Run the parity suite (skips gracefully if R is unavailable):

```bash
pytest tests/ -v
```

* `tests/test_smoke.py` -- 18 algorithmic tests, no R needed.
* `tests/test_r_parity.py` -- 8 tests vs Bioconductor lipidr.

## Benchmark

```bash
python examples/benchmark.py --runs 2
```

On the bundled example the full Python pipeline runs roughly **8x**
faster than the equivalent R pipeline (mostly by skipping Rscript /
Bioconductor startup).
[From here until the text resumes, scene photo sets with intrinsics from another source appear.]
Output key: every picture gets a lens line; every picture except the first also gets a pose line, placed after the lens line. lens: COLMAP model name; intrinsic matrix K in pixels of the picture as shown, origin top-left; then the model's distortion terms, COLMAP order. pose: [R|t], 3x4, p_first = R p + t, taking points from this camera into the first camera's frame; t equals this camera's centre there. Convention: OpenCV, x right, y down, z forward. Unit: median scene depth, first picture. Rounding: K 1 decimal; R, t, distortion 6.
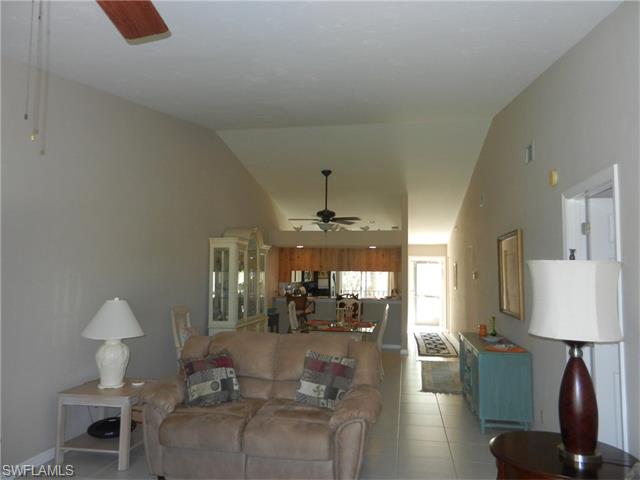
lens RADIAL K [[477.3, 0, 320.0], [0, 477.3, 240.0], [0, 0, 1]] dist [0.010667, 0.003294]
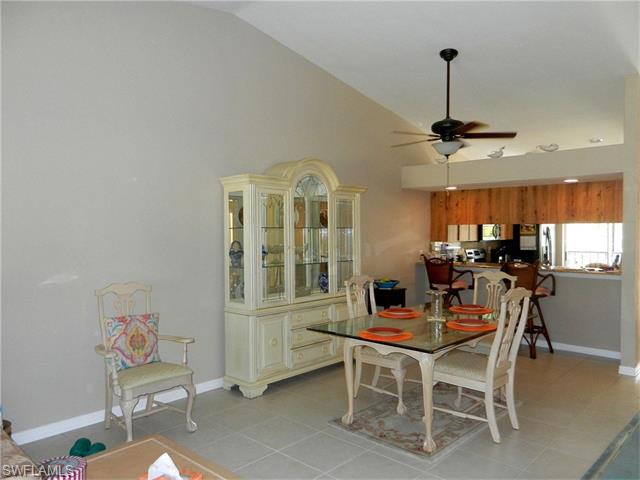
lens RADIAL K [[477.3, 0, 320.0], [0, 477.3, 240.0], [0, 0, 1]] dist [0.010667, 0.003294]
pose [[0.852662, -0.005865, -0.522431, 0.143635], [0.052327, 0.995868, 0.074222, 0.025403], [0.519837, -0.090624, 0.849445, 0.318628]]
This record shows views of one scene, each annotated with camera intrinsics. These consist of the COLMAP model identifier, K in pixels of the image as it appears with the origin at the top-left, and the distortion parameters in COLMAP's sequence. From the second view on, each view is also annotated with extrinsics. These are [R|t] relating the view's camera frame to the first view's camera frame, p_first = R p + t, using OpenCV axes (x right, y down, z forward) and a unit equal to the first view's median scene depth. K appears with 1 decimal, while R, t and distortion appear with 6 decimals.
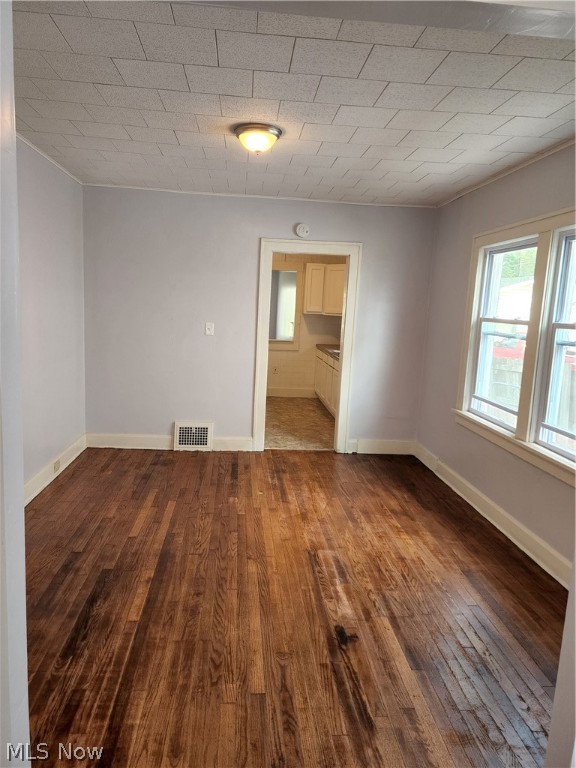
lens RADIAL K [[478.8, 0, 288.0], [0, 478.8, 384.0], [0, 0, 1]] dist [0.060264, -0.048459]
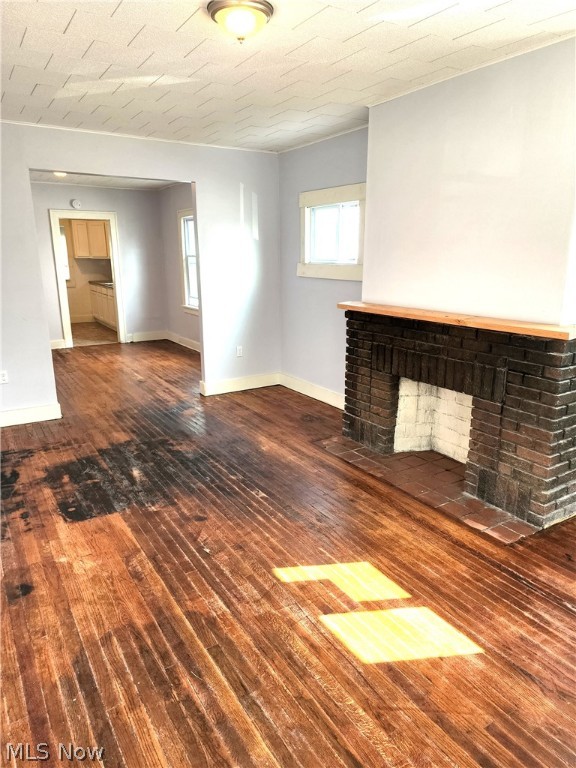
lens RADIAL K [[513.0, 0, 287.7], [0, 513.0, 396.6], [0, 0, 1]] dist [0.067305, -0.062094]
pose [[0.888366, -0.164083, 0.428815, -0.231896], [0.112809, 0.983336, 0.142562, 0.173605], [-0.445061, -0.078273, 0.892073, -1.098284]]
See `examples/compare_R_vs_Python.ipynb`.

## Citation

If you use `pylipidr`, please cite the original lipidr paper:

> Mohamed A, Molendijk J, Hill MM. **lipidr: A Software Tool for Data
> Mining and Analysis of Lipidomics Datasets.** *J. Proteome Res.* 2020,
> 19(7):2890-2897. doi:10.1021/acs.jproteome.0c00082

and, for the reused engines, the Goslin
(Kopczynski et al., *Anal. Chem.* 2020) and limma
(Ritchie et al., *Nucleic Acids Res.* 2015) papers.

## License

MIT -- the same license as upstream lipidr. See `LICENSE`.